New Mexico Administrative Code
Title 8 - SOCIAL SERVICES
Chapter 314 - LONG TERM CARE SERVICES - WAIVERS
Part 7 - SUPPORTS WAIVER
Section 8.314.7.16 - INDIVIDUAL SERVICE PLAN (ISP) AND AUTHORIZED ANNUAL BUDGET(AAB)

Universal Citation: 8 NM Admin Code 8.314.7.16

Current through Register Vol. 35, No. 18, September 24, 2024

An ISP and an AAB request are developed at least annually by the eligible recipient in collaboration with the eligible recipient's CSC and others that the eligible recipient invites to be part of the process. The CSC serves in a supporting role to the eligible recipient, assisting the eligible recipient to understand the supports waiver program, and with developing and implementing the ISP and the AAB. The ISP and annual budget request are developed and implemented as specified in 8.314.7. NMAC and supports waiver service standards and submitted to the TPA or MAD's designee for final approval. Upon final approval the annual budget request becomes an AAB.

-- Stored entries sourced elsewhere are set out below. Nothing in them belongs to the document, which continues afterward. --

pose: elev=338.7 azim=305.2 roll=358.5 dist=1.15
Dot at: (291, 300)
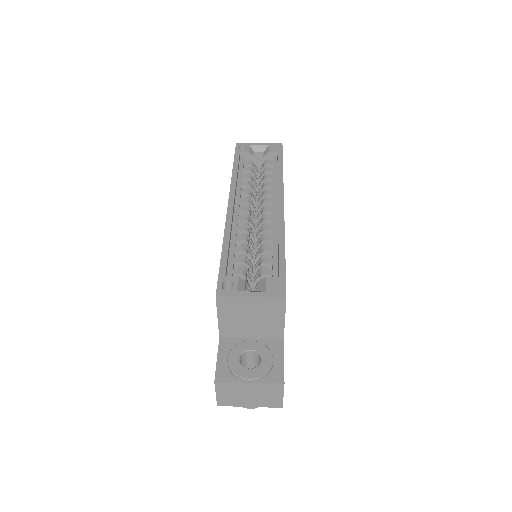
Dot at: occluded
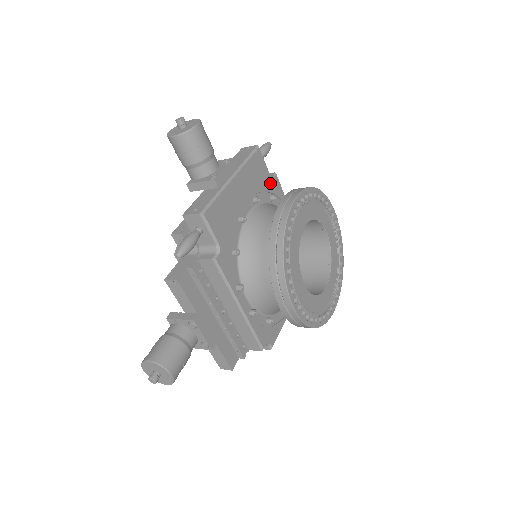
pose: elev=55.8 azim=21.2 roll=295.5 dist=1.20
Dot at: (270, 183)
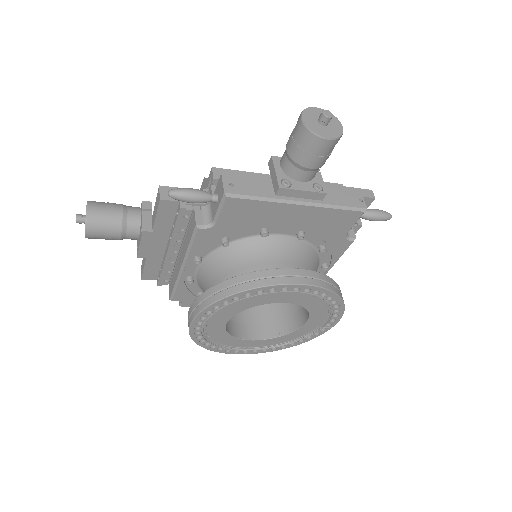
Dot at: (337, 239)
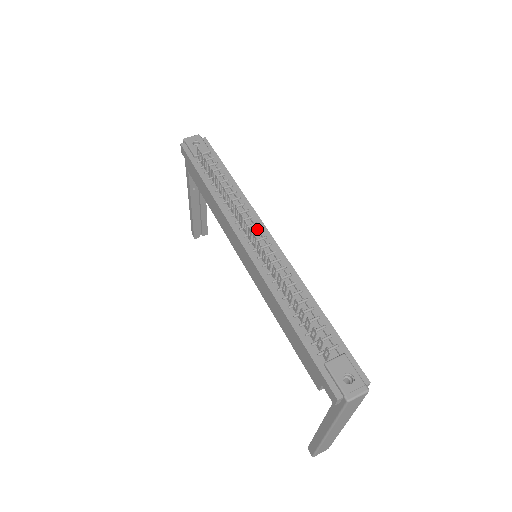
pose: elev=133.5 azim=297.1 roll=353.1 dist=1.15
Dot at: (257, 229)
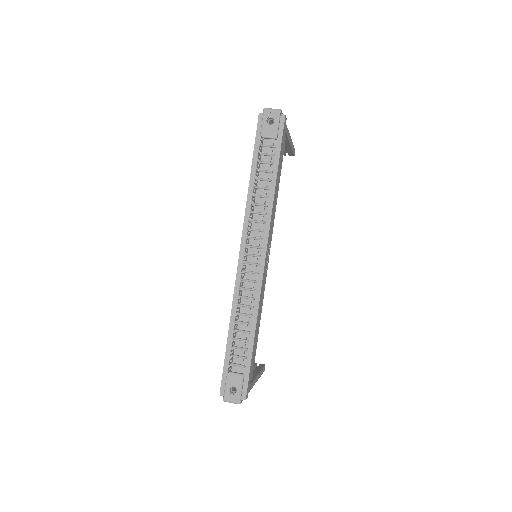
Dot at: (258, 245)
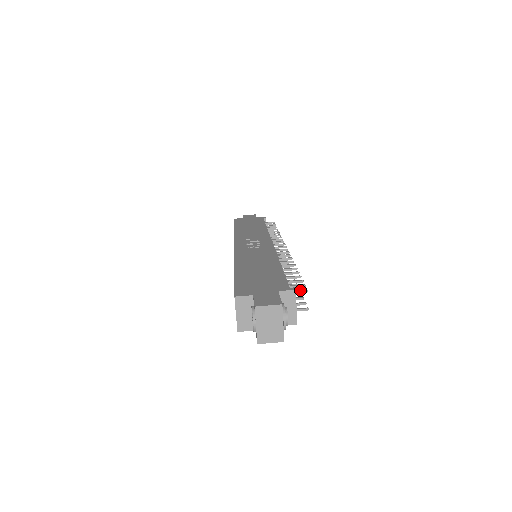
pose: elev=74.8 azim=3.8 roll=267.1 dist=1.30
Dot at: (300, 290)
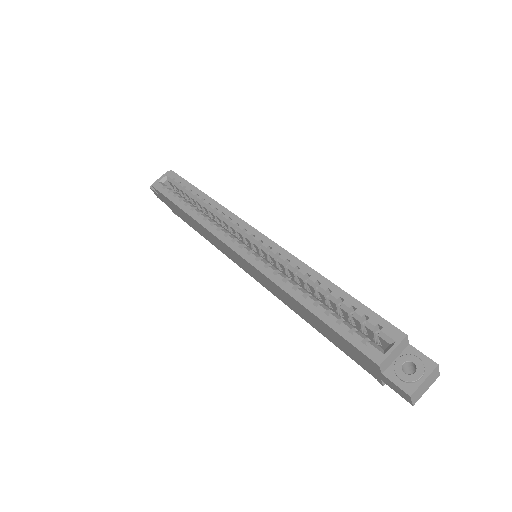
Dot at: occluded
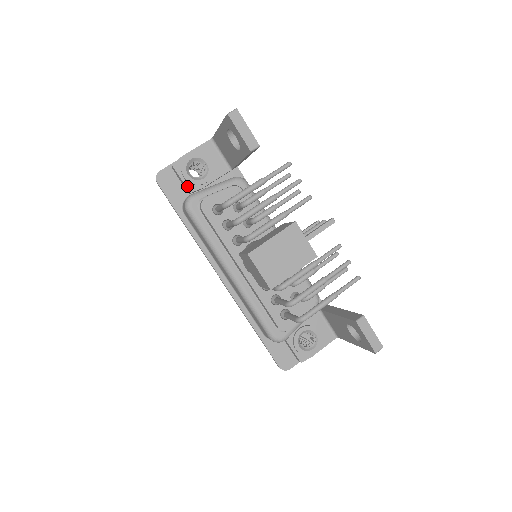
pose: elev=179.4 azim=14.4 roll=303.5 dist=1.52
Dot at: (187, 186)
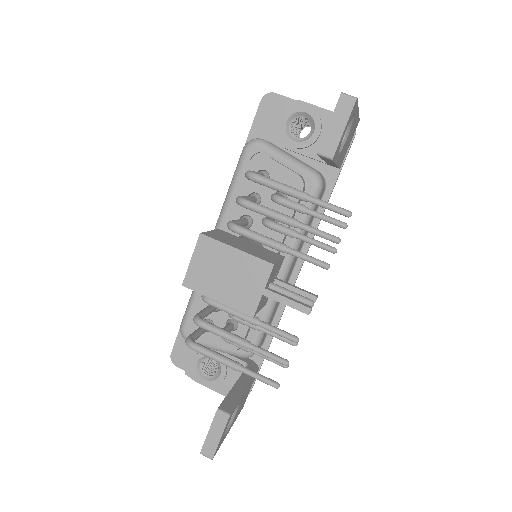
Dot at: (275, 131)
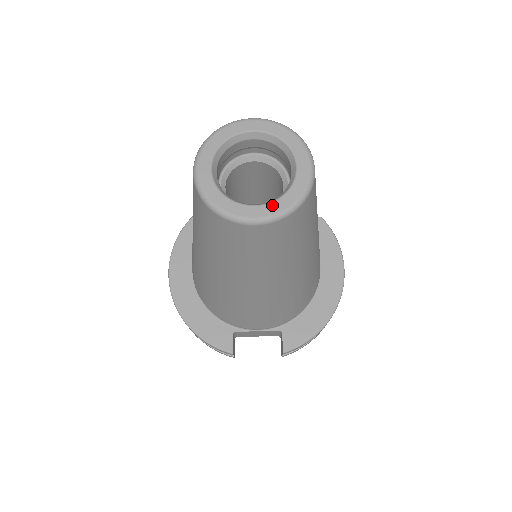
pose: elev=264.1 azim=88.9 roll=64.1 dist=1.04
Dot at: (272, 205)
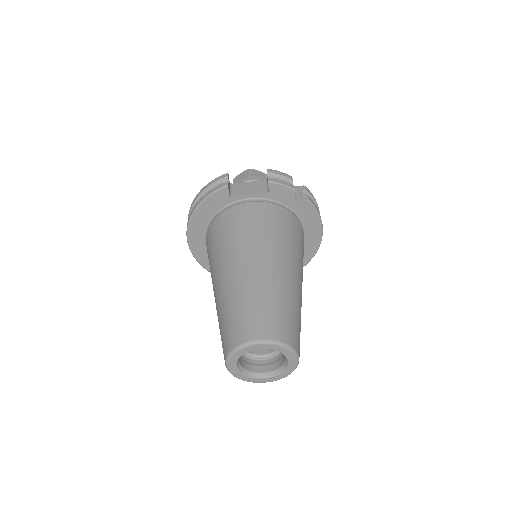
Dot at: (274, 378)
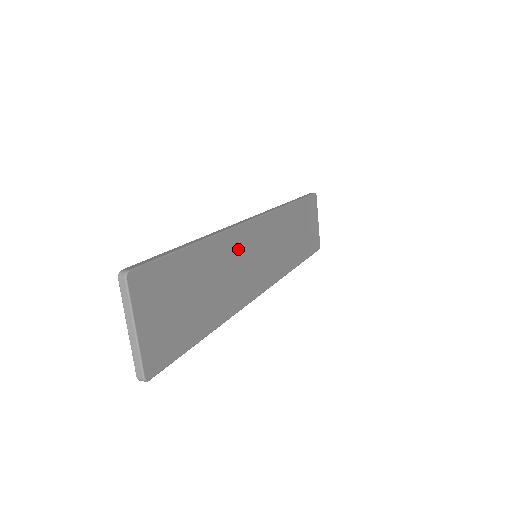
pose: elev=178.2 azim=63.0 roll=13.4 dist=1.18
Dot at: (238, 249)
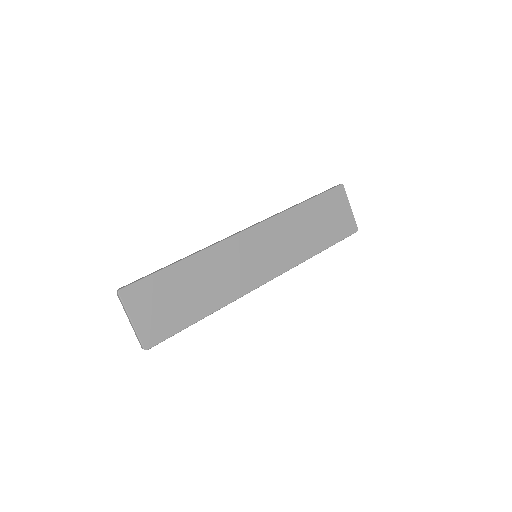
Dot at: (228, 256)
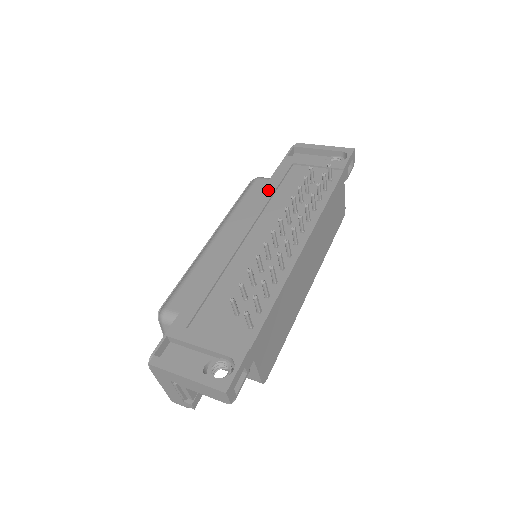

A. ISP development process: For development of the person-centered service plan, the planning meetings are scheduled at times and locations convenient to the eligible recipient. This process obtains information about eligible recipient strengths, capacities, preferences, desired outcomes and risk factors through the LOC assessment process and the planning process that is undertaken between the CSC and eligible recipient to develop their ISP.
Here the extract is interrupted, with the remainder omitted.